Rand seems to be taking this approach to his new startup too:

Growth hacks are inferior to creating real value to people

It’s up to us creators, developers, marketers, designers, and entrepreneurs. We can bring the user-friendly web back and we can reintroduce some of these great principles and values.

All the growth hacks and tricks are inferior to creating real value to people.

  • Respect the audience you are trying to target
  • Be upfront and honest about what you’re doing
  • Provide real value to the people you are targeting
  • Give options to people and make those options clear
  • Ask for permission of those that are interested to learn more
  • Ask for nothing in return of those that are not interested
  • Don’t use dark pattern design to cheat people into accepting something they don’t want to
  • Don’t manipulate, persuade and lie to people
  • Don’t be pushy, salesy and don’t sell things people don’t need

It’s not easy to make these big changes. You will make mistakes, you will be disappointed, you will encounter resistance.

Any small step you take can lead to an important change in the long run. And you will be happier and more fulfilled too.

Some user-friendly steps I have taken on my blog

One step I took on my blog recently was to reduce the number of external scripts.

One quick win was to remove the default social sharing buttons and use a plugin that displays them without having any calls to the servers of Facebook et al.

Except for when I embed content from other sites, my last remaining external script is Google Analytics. I’ve turned off every advanced tracking option that Google allows you to.

I’ve also anonymized the IP addresses of my visitors in Google Analytics by adding this little trick (piece of code):

ga(‘set’, ‘anonymizeIp’, true);

By doing this, you only lose some accuracy in the city data. Everything else is fine.

Still, Google collects a lot more data than I ever need but there is a lack of decent alternatives.

Danny van Kooten and Paul Jarvis are working on a more simple and trustworthy solution (Fathom) that I am eager to replace GA with when it’s ready.

YouTube also supports no-cookie embedding so I use that when embedding videos.

Plus I have lazy loading on videos which means that they do not load anything (including external scripts) unless you scroll down to those areas. This makes the blog faster too.

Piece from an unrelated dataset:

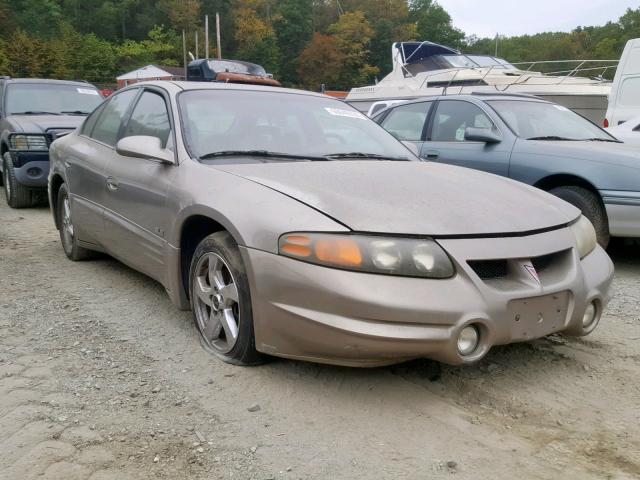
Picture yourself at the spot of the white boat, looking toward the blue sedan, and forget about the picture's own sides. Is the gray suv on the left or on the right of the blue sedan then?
right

Within my content, I fully focus on providing the value without any empty promises, without intrusive advertising, without pushy, sleazy sales tactics to get people to buy secrets that would make them rich overnight. The web is full of these.

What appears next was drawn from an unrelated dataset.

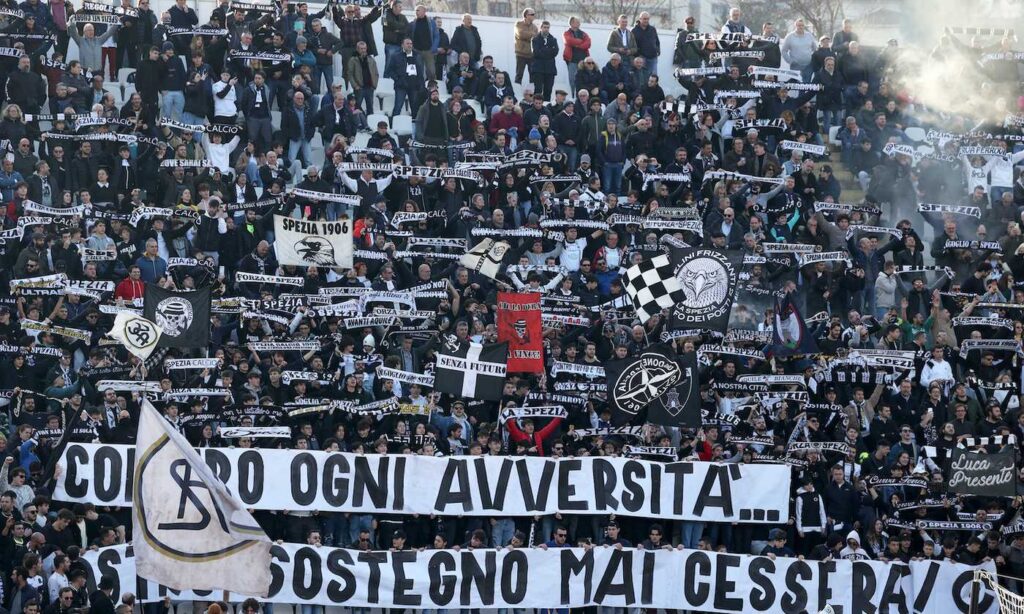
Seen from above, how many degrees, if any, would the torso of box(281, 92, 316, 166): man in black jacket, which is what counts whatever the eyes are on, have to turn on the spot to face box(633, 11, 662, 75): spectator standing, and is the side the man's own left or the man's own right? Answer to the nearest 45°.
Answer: approximately 90° to the man's own left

All my content is totally free. There are no email captures either. I don’t use any of the intrusive pop-ups, pop-overs and such (looking at you too Medium).

These are some of the small steps I have taken and I will take these further as I discover new ideas and alternatives to the default way the things are done today.

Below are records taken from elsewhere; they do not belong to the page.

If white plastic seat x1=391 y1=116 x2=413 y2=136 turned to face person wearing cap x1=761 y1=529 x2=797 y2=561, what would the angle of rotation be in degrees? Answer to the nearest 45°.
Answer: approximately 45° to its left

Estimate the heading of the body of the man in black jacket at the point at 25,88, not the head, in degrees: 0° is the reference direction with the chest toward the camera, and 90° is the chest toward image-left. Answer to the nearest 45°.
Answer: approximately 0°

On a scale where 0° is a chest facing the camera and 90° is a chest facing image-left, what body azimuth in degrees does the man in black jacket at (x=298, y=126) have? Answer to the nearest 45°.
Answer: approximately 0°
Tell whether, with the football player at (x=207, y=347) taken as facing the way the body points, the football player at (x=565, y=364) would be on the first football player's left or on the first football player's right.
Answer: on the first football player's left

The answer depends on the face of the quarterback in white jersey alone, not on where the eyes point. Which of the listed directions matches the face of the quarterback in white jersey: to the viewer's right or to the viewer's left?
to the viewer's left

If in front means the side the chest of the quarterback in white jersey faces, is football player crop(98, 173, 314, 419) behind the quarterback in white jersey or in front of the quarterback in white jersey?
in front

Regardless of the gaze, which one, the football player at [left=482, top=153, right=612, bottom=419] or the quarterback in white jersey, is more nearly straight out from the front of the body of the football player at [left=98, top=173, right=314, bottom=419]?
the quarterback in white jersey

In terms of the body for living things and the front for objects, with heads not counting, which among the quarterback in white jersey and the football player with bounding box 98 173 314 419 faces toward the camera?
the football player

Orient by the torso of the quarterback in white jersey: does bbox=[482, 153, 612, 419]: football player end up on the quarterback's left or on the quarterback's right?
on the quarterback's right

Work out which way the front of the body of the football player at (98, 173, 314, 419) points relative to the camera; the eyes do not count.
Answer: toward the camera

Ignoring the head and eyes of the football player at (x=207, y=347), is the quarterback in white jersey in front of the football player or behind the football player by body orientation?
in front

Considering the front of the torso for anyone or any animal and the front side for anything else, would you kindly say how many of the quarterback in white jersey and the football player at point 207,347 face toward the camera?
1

Data collection should not drive you at the expense of everything else

All this doesn’t mean that you’re not ambitious. That your companies will never grow. That you will never achieve the goals that you want to achieve.

It doesn’t mean that you have to totally ignore marketing, tactics and data either. Data is useful and can help you understand your audience better and help you create a better product.

These things can be useful and valuable but they should not drive you and your business at the expense of everything else.

Or in the words of Derek Sivers:

Really, “marketing” just means being considerate. Marketing means making it easy for people to notice you, relate to you, remember you, and tell their friends about you. Marketing means listening for what people need, and creating something surprisingly tailored for them. Marketing means getting to know people, making a deeper connection, and keeping in touch. All of these are just considerate — looking at things from the other person’s point of view, and doing what’s best for them.